Yesterday Kaggle finished a competition on how to recognise the Ghost/Goblin/Ghoul. Kaggle is a platform where data scientists can challenge themselves via different competitions, to either solve a problem being experienced, or by Kaggle themselves, just for fun. This competition was just for fun.
It was easy to win - you just had to overfit the model to leaderboard. But in this post I'll try to show you how to start working with data and make a prediction.

Let's start!

What we will use: Python with Pandas and Sklearn.
First read the data:

import pandas as pd
df = pd.read_csv('train.csv')

We can show a head of data to look closely at what type of data is in this dataset:

df.head()
id bone_length rotting_flesh hair_length has_soul color type
0 0 0.354512 0.350839 0.465761 0.781142 clear Ghoul
1 1 0.575560 0.425868 0.531401 0.439899 green Goblin
2 2 0.467875 0.354330 0.811616 0.791225 black Ghoul
3 4 0.776652 0.508723 0.636766 0.884464 black Ghoul
4 5 0.566117 0.875862 0.418594 0.636438 green Ghost

Our job is to predict the type.
First step to predict it will be splitting the data into train and test.

from sklearn.cross_validation import train_test_split
col_name = ['bone_length', 'rotting_flesh', 'hair_length', 'has_soul'] # we use only numeric data
X_train, X_test, y_train, y_test = train_test_split(df[col_name], df['type']) # try to predict type

Now in X_train we have 80% of our set.
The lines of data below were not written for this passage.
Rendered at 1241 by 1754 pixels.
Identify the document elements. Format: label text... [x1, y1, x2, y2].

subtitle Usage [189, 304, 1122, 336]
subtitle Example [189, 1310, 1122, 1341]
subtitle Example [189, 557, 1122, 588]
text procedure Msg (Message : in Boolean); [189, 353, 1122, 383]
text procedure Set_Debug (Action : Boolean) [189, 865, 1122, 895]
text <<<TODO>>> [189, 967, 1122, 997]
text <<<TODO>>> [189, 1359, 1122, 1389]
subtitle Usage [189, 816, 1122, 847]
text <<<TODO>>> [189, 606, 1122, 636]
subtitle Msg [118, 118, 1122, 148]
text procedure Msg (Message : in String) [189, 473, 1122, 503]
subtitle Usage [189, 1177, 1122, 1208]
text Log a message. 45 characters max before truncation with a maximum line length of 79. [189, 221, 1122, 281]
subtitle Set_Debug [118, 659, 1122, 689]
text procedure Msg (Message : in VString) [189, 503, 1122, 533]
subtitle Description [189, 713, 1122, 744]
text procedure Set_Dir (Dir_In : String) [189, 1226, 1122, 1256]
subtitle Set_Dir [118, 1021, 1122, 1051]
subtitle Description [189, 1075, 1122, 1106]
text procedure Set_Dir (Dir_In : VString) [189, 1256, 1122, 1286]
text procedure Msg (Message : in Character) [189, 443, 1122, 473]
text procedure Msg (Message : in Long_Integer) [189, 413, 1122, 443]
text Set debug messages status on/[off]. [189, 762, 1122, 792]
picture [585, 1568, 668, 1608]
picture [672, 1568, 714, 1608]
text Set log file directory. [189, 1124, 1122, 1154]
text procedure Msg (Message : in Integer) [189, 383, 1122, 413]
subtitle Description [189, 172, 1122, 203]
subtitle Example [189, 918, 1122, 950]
I only used numeric data.
We can build the first model (baseline), this will be the base score and, after building this model, I will try to improve the score.
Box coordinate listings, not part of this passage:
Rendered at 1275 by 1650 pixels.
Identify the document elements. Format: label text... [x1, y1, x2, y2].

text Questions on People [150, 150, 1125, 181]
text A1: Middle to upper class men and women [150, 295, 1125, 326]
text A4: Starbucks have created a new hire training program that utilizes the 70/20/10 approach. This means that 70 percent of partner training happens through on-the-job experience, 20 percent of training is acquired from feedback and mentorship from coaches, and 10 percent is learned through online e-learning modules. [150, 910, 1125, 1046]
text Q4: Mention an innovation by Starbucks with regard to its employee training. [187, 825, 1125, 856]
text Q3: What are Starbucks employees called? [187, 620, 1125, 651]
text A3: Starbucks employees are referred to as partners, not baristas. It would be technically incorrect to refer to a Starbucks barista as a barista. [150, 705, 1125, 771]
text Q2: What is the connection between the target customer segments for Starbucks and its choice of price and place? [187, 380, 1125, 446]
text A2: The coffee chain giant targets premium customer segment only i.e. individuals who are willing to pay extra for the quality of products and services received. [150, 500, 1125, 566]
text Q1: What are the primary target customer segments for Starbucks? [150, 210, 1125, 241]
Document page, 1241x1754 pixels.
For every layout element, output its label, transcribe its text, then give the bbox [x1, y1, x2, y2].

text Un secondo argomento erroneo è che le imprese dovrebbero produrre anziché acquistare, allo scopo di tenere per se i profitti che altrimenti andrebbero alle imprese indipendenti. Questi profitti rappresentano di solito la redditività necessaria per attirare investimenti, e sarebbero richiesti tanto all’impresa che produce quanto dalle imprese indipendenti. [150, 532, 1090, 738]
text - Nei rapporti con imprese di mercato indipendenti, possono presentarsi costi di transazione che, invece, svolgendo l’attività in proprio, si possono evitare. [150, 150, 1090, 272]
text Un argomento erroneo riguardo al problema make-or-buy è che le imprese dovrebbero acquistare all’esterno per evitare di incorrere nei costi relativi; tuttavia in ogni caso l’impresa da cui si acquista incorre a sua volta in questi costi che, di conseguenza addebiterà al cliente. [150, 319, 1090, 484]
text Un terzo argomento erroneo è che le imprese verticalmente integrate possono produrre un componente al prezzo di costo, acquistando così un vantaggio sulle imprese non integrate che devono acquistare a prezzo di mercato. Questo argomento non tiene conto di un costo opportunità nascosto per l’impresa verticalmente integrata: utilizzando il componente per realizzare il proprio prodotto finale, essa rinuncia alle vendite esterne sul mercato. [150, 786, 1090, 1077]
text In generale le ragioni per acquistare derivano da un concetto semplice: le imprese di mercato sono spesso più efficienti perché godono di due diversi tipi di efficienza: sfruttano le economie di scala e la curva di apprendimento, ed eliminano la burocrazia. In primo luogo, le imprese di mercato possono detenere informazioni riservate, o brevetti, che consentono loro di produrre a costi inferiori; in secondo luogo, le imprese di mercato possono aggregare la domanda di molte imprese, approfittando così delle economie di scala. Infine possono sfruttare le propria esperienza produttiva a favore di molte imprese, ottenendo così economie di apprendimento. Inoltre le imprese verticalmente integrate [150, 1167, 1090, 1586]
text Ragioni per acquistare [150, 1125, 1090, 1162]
from sklearn.metrics import accuracy_score, classification_report
from sklearn.linear_model import SGDClassifier # import classifier SGD
base_line = SGDClassifier() #create an instance of classifier
base_line.fit(X_train, y_train) #train classifier
predict = base_line.predict(X_test) # make prediction
print accuracy_score(y_pred = predict, y_true = y_test) # check the accuracy
print classification_report(y_pred= predict, y_true = y_test) #print the report

The most interesting thing is the classification report, which looks like this:

precision recall f1-score support
Ghost 0.96 0.76 0.85 29
Ghoul 0.91 0.31 0.47 32
Goblin 0.51 0.94 0.66 32
avg / total 0.79 0.67 0.65 93

The accuracy score is (this is the score we want to beat):
0.6666

To improve this result I decided to use SVM.
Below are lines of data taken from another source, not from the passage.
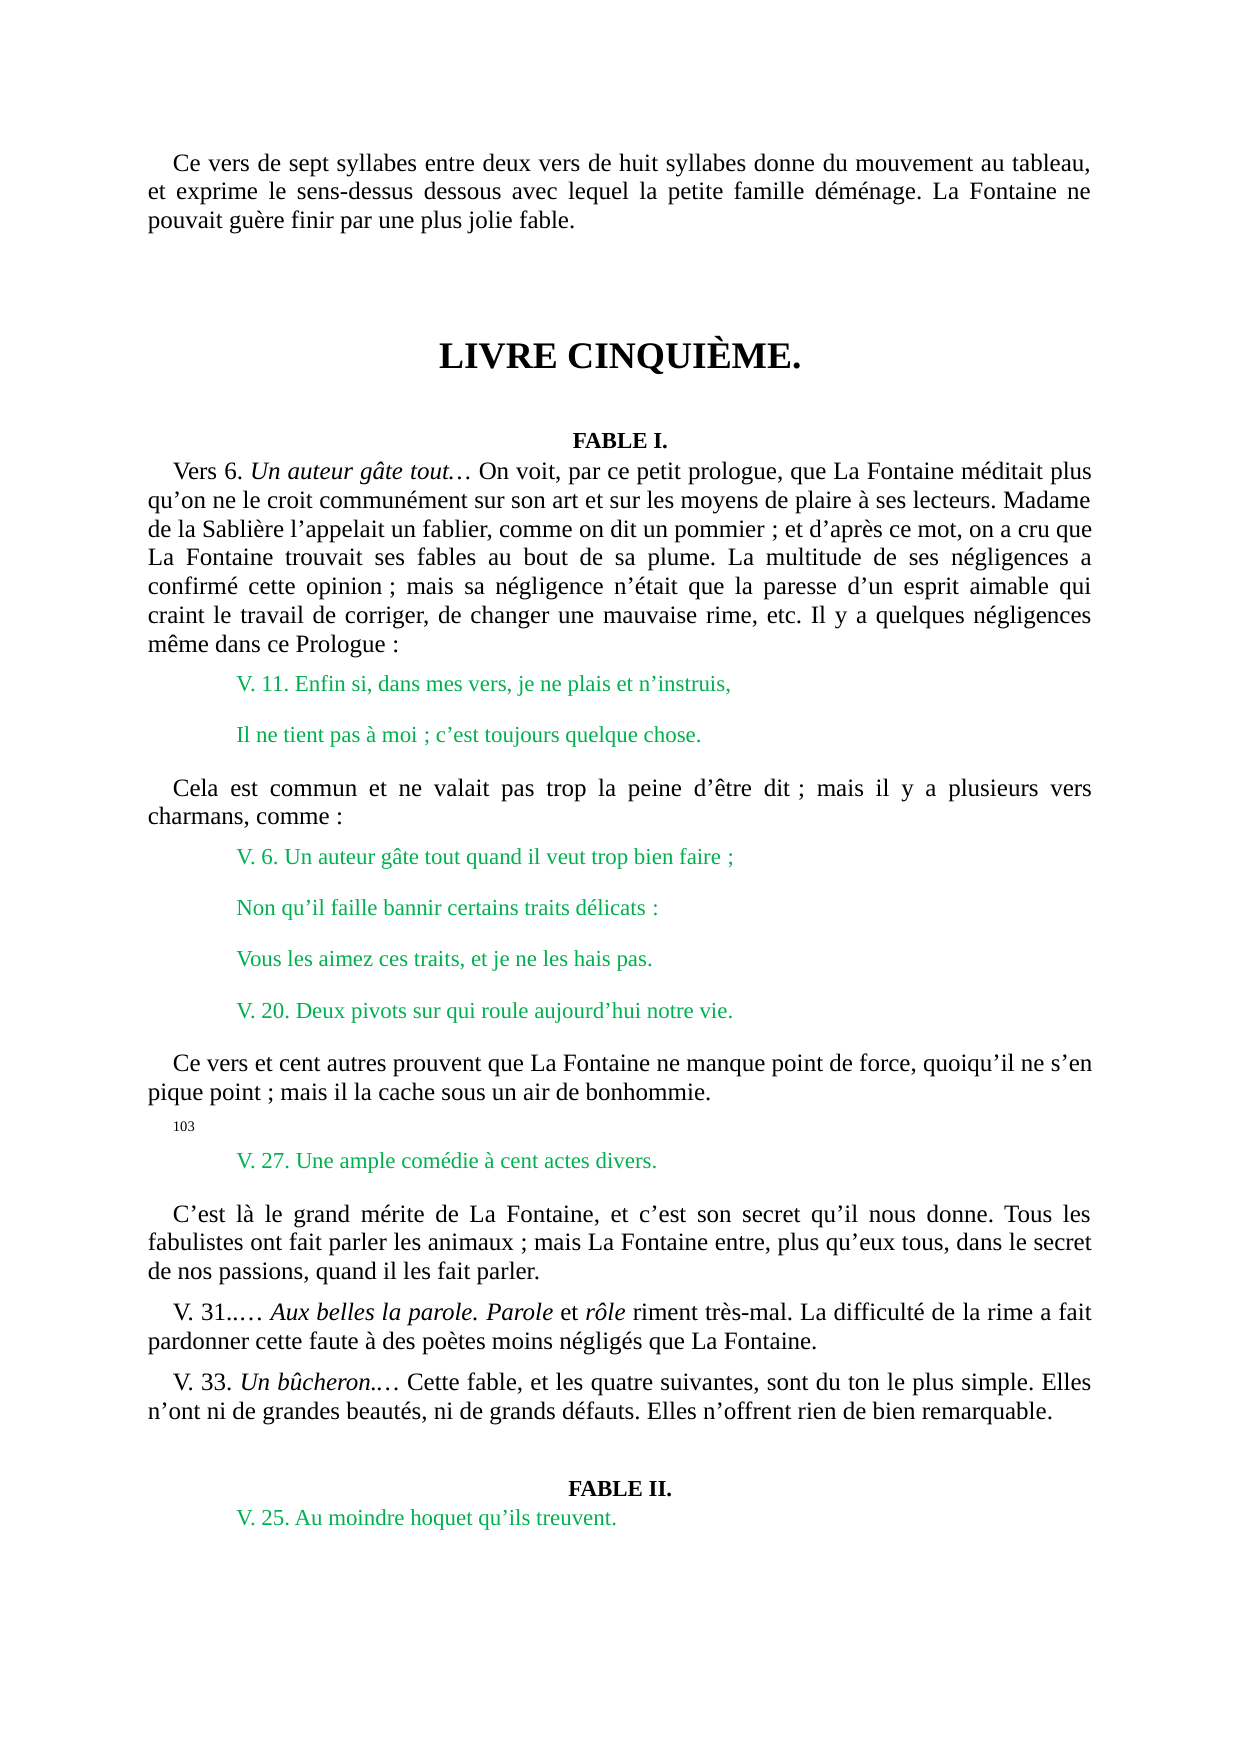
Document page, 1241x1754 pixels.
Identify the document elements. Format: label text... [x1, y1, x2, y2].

text Ce vers de sept syllabes entre deux vers de huit syllabes donne du mouvement au tableau, et exprime le sens-dessus dessous avec lequel la petite famille déménage. La Fontaine ne pouvait guère finir par une plus jolie fable. [148, 148, 1093, 234]
text V. 20. Deux pivots sur qui roule aujourd’hui notre vie. [236, 997, 1093, 1023]
subtitle FABLE I. [148, 427, 1093, 453]
subtitle LIVRE CINQUIÈME. [148, 334, 1093, 377]
text V. 25. Au moindre hoquet qu’ils treuvent. [236, 1504, 1093, 1531]
text V. 33. Un bûcheron.… Cette fable, et les quatre suivantes, sont du ton le plus simple. Elles n’ont ni de grandes beautés, ni de grands défauts. Elles n’offrent rien de bien remarquable. [148, 1367, 1093, 1425]
text Non qu’il faille bannir certains traits délicats : [236, 894, 1093, 920]
text Il ne tient pas à moi ; c’est toujours quelque chose. [236, 721, 1093, 748]
text V. 6. Un auteur gâte tout quand il veut trop bien faire ; [236, 843, 1093, 869]
text V. 27. Une ample comédie à cent actes divers. [236, 1147, 1093, 1174]
text Cela est commun et ne valait pas trop la peine d’être dit ; mais il y a plusieurs vers charmans, comme : [148, 773, 1093, 830]
text Vous les aimez ces traits, et je ne les hais pas. [236, 945, 1093, 972]
text 103 [148, 1118, 1093, 1135]
text C’est là le grand mérite de La Fontaine, et c’est son secret qu’il nous donne. Tous les fabulistes ont fait parler les animaux ; mais La Fontaine entre, plus qu’eux tous, dans le secret de nos passions, quand il les fait parler. [148, 1199, 1093, 1285]
text Ce vers et cent autres prouvent que La Fontaine ne manque point de force, quoiqu’il ne s’en pique point ; mais il la cache sous un air de bonhommie. [148, 1048, 1093, 1106]
text V. 11. Enfin si, dans mes vers, je ne plais et n’instruis, [236, 670, 1093, 696]
subtitle FABLE II. [148, 1475, 1093, 1501]
text V. 31..… Aux belles la parole. Parole et rôle riment très-mal. La difficulté de la rime a fait pardonner cette faute à des poètes moins négligés que La Fontaine. [148, 1297, 1093, 1355]
text Vers 6. Un auteur gâte tout… On voit, par ce petit prologue, que La Fontaine méditait plus qu’on ne le croit communément sur son art et sur les moyens de plaire à ses lecteurs. Madame de la Sablière l’appelait un fablier, comme on dit un pommier ; et d’après ce mot, on a cru que La Fontaine trouvait ses fables au bout de sa plume. La multitude de ses négligences a confirmé cette opinion ; mais sa négligence n’était que la paresse d’un esprit aimable qui craint le travail de corriger, de changer une mauvaise rime, etc. Il y a quelques négligences même dans ce Prologue : [148, 456, 1093, 657]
from sklearn.svm import SVC # import SVC
svm= SVC() # use default setting
svm.fit(X_train, y_train)
predict = svm.predict(X_test)
print accuracy_score(y_pred = predict, y_true = y_test)
print classification_report(y_pred= predict, y_true = y_test)

The result:

precision recall f1-score support
Ghost 0.75 0.93 0.83 29
Ghoul 0.79 0.84 0.82 32
Goblin 0.74 0.53 0.62 32
avg / total 0.76 0.76 0.75 93

The accuracy:
0.76
which is better than the previous one.

To beat this result we can try to use a different classifier e.g xgboost, random forest tree, neural network or we can create classifier using a set of classifiers?